(Collected data)
- Opening Delimiter -

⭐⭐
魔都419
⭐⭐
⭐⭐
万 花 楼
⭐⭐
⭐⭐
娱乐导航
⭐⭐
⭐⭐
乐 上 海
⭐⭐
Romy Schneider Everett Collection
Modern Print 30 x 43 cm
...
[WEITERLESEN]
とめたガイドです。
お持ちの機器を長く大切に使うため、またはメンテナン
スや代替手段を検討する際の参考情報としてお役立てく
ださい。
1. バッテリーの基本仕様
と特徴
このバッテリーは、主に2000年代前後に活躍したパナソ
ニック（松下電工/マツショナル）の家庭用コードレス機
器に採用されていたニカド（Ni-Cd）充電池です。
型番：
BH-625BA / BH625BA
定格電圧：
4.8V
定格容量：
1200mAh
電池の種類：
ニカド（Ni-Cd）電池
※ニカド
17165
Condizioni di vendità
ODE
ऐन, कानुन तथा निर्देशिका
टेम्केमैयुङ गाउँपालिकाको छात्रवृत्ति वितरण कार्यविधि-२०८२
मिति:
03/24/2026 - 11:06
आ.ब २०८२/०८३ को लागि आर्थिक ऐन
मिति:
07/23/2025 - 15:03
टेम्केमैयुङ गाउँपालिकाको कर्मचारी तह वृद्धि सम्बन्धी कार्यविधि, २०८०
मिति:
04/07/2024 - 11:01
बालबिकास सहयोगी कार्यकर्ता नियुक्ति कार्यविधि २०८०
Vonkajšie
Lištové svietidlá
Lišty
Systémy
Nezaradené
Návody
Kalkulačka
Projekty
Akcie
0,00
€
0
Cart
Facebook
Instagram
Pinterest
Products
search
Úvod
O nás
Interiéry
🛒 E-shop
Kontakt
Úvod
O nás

- Closing Delimiter -

WHAT YOU ARE ASKED TO DO => Copy every line above without changing anything.

ANSWER SPACE =>
⭐⭐
魔都419
⭐⭐
⭐⭐
万 花 楼
⭐⭐
⭐⭐
娱乐导航
⭐⭐
⭐⭐
乐 上 海
⭐⭐
Romy Schneider Everett Collection
Modern Print 30 x 43 cm
...
[WEITERLESEN]
とめたガイドです。
お持ちの機器を長く大切に使うため、またはメンテナン
スや代替手段を検討する際の参考情報としてお役立てく
ださい。
1. バッテリーの基本仕様
と特徴
このバッテリーは、主に2000年代前後に活躍したパナソ
ニック（松下電工/マツショナル）の家庭用コードレス機
器に採用されていたニカド（Ni-Cd）充電池です。
型番：
BH-625BA / BH625BA
定格電圧：
4.8V
定格容量：
1200mAh
電池の種類：
ニカド（Ni-Cd）電池
※ニカド
17165
Condizioni di vendità
ODE
ऐन, कानुन तथा निर्देशिका
टेम्केमैयुङ गाउँपालिकाको छात्रवृत्ति वितरण कार्यविधि-२०८२
मिति:
03/24/2026 - 11:06
आ.ब २०८२/०८३ को लागि आर्थिक ऐन
मिति:
07/23/2025 - 15:03
टेम्केमैयुङ गाउँपालिकाको कर्मचारी तह वृद्धि सम्बन्धी कार्यविधि, २०८०
मिति:
04/07/2024 - 11:01
बालबिकास सहयोगी कार्यकर्ता नियुक्ति कार्यविधि २०८०
Vonkajšie
Lištové svietidlá
Lišty
Systémy
Nezaradené
Návody
Kalkulačka
Projekty
Akcie
0,00
€
0
Cart
Facebook
Instagram
Pinterest
Products
search
Úvod
O nás
Interiéry
🛒 E-shop
Kontakt
Úvod
O nás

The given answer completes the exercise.